Rivian Automotive (RIVN)

Rivian has had a tough year in 2024. This is especially true as an EV manufacturer still striving for profitability in a challenging market. Despite the stock’s recovery from its April lows, it remains down nearly 55% year to date. But there is optimism, as the company has surpassed Wall Street’s revenue and earnings expectations. 2nd quarterReflects progress in reducing costs.

On August 6, RIVN reported a loss of $1.46 per share, exceeding analysts’ expectations, who had expected a loss of $1.19 per share. Revenue for the quarter was $1.16 billion (up 3.3% year-over-year), slightly surpassing analyst expectations of $1.15 billion. The company also earned $17 million in regulatory credits.

Despite posting a net loss of $1.46 billion in the quarter, RIVN’s cash position remains strong. The company ended the quarter with $7.87 billion in cash and investments, backed by $1 billion in unsecured convertible notes from Volkswagen. Additionally, the company completed conversion upgrades at its Normal, Illinois plant, producing 9,612 vehicles. 13,790 units delivered.

In 2024, Rivian has set a production target of 57,000 vehicles, including any downtime required for additional upgrades and cost savings. Efforts to improve efficiency and reduce costs were reflected with the goal of increasing production line speed by 30% and reducing material costs by 20% compared to the existing platform.

The company has also revamped its R1 pickup and SUV models with slightly competitive price increases. These updates are expected to increase sales and help Rivian achieve its goal of making each vehicle profitable by the end of the year. Overall, Rivian continues to face challenges, but its strategic initiatives and strong cash position provide a foundation for potential future growth.

Lucid Group (LCID)

Luxury electric vehicle manufacturer Lucid recently garnered attention by exceeding expectations in the second quarter and setting a new delivery record. Over the past three months, LCID stock has risen more than 20%. company 2,394 units delivered Performance for the quarter ended June 30 was up 70.5% compared to the same quarter last year and up 22% compared to the first quarter.

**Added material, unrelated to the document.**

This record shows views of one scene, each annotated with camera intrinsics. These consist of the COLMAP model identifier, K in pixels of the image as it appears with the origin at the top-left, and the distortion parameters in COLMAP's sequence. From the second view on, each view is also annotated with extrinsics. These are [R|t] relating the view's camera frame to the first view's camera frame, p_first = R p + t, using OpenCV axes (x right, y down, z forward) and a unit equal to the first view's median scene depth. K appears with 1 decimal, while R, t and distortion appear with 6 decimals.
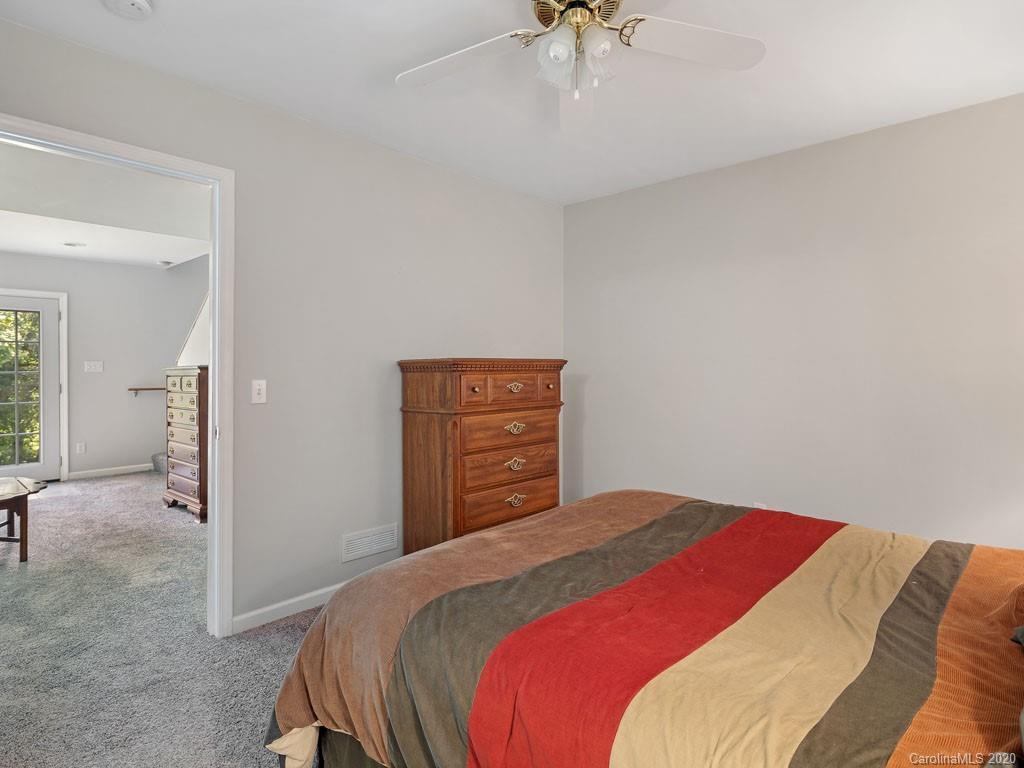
lens RADIAL K [[572.7, 0, 517.4], [0, 572.7, 368.8], [0, 0, 1]] dist [0.018734, 0.002047]
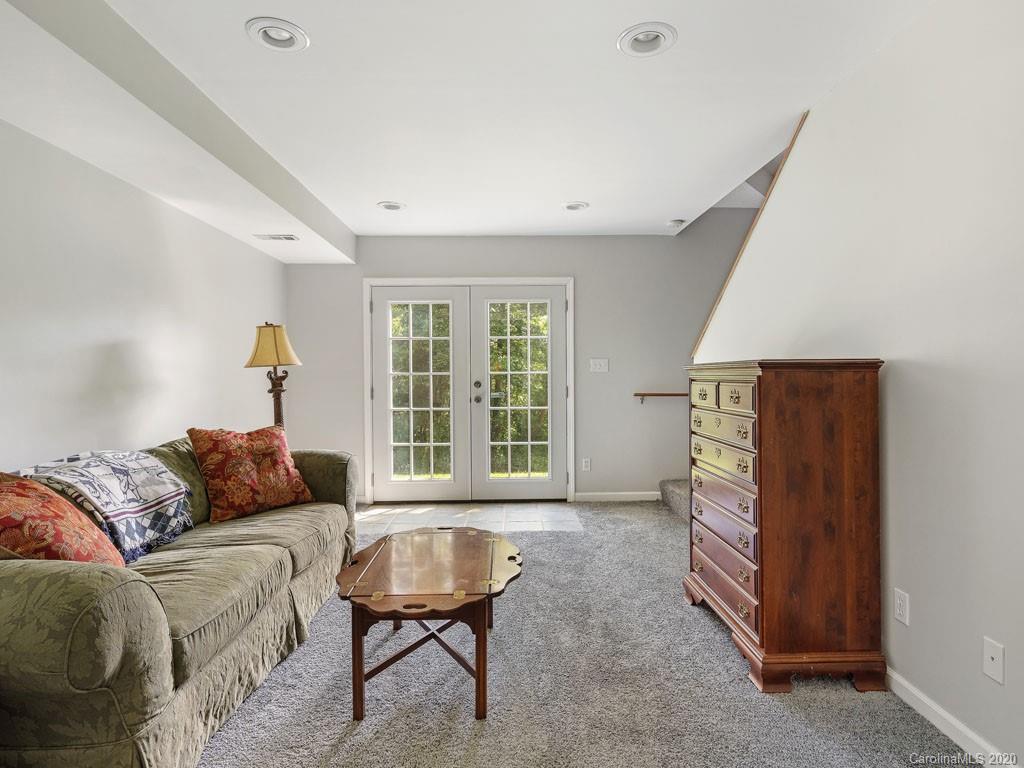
lens RADIAL K [[572.7, 0, 517.4], [0, 572.7, 368.8], [0, 0, 1]] dist [0.018734, 0.002047]
pose [[0.704094, 0.001002, -0.710106, -0.314170], [-0.000731, 0.999999, 0.000686, 0.000755], [0.710106, 0.000036, 0.704095, 0.460081]]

The results followed a record 1,967 deliveries in the first quarter and surpassed analysts’ forecasts of 1,889 units.

Meanwhile, the company is also increasing production, producing 2,110 EVs after a 27% year-over-year decline in first-quarter production. Although production is below previous highs, this improvement signals a positive recovery for the company. Lucid aims to produce 3,837 vehicles by the first half of 2024 and achieve this year’s target of 9,000 vehicles, and to achieve this, 5,163 more vehicles are needed in the second half of the year.

As Lucid’s production and deliveries rebound, the company 2nd quarter sales This is $205.8 million, exceeding Wall Street expectations of $192.65 million. However, the company suffered an adjusted loss of $0.29 per share, slightly higher than the 26 cents expected. Nonetheless, the EV maker ended the quarter with $4.28 billion in liquidity and even secured a $1.5 billion commitment from Ayar Third Investment Co, a partner in Saudi Arabia’s Public Investment Fund. The funding provides Lucid with a financial cushion until at least the fourth quarter of 2025.

Commenting on this, CEO Peter Rawlinson said he was “very encouraged” by the momentum Lucid was gaining, especially with the expected launch of its first electric SUV, the Gravity, later this year. This new model is expected to help the company maintain a positive trajectory as it moves into the second half of 2024. With this in mind, investors may want to consider adding this stock to their watchlist.